The idea that God has or did have a righteous wrath directed at mankind is integral to Christian Theology and its view of redemption. In its simplest form the story the church draws from the Bible is that sin made God angry and Jesus came to appease God and turn that anger into divine love.
It is undeniable that the Bible narrative talks a lot about God’s wrath. God is depicted throughout as if He has all the emotions of a human: anger, jealousy, regret, frustration, and affection. He seems to vacillate from one emotion to another much like we experience our mood swings.
So I don’t argue about what the Bible says. Instead I ponder questions about how the entire story from start to finish interconnects. Is there any discernible logical pattern that takes us from Genesis 1 to the end of Revelations? Here again I don’t even expect necessarily that whatever God represents- spirit, being, universal consciousness, or divine energy- has to be amenable to human logic or within the grasp of the human mind. In other words I accept that there is an element of mystery which will likely never be resolved.
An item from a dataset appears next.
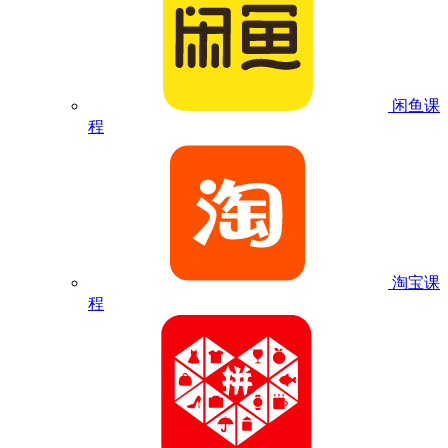
闲鱼课
程
淘宝课
程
But, if we are to try to draw any level of understanding from a written text and human language, then human logic and comprehension has to come into play. If that comprehension perceives a plan and a required follow up, then the text almost demands scrutiny as to the whys and wherefores, the reasons and reasoning behind it all. From that conclusion, I cannot escape my own urge to question. I may likely question in vain, but I don’t hesitate to continue because I should fear God’s wrath. That just seems too preposterous to accept.
So, returning to the issue of wrath, I have to ask why God was angry? How was he offended? In human terms we get angry when we are offended. Anger is directed to the offender or the offensive situation in some cases. An offense derives from a threat either to our physical or emotional well being. We can be assaulted or insulted and feel offended. No one I know suggests that man can threaten God in the sense of personal injury. So it seems that the offense had to be mental or emotional. Did God feel insulted? Were His feelings hurt? Does God respond to insults in knee jerk fashion like we do or does He deliberate about them before acting in wrath?
Many people read I Peter 1:20 and other related texts and conclude that the Bible plan of salvation, the plan to deal with God’s wrath, existed before Creation. If that is the case, then God knew of man’s pending need and prepared for it before the events which precipitated that need. How does God logically get offended and angry over what He knew was going to happen? In human terms, the terms used in the Bible to describe God, that makes no sense.
One could even go so far as to conclude that if God knew what would happen, in effect, he made it inevitable by not intervening. Couldn’t a bit firmer, more complete warning about the Tree of Knowledge have sufficed to keep Adam from making a serious mistake? And who turned the snake loose?
This questioning does not indict God, in my mind, unless we insist on to the idea that God ended up offended by Adam, who only did what God already expected. That would seem to imply that God was so committed to being offended that He set up the whole deal for that reason. Not a very admirable deity if that be true.
As I admitted before, wrath is written large on the pages of the Bible. That doesn’t mean it fits very well with what else we see and should conclude from elsewhere in the same book.
It’s the eternal problem of Bible interpretation. Nobody has a consistent comprehension throughout, especially if every word has to be taken at face value with no possibility of a metaphorical meaning.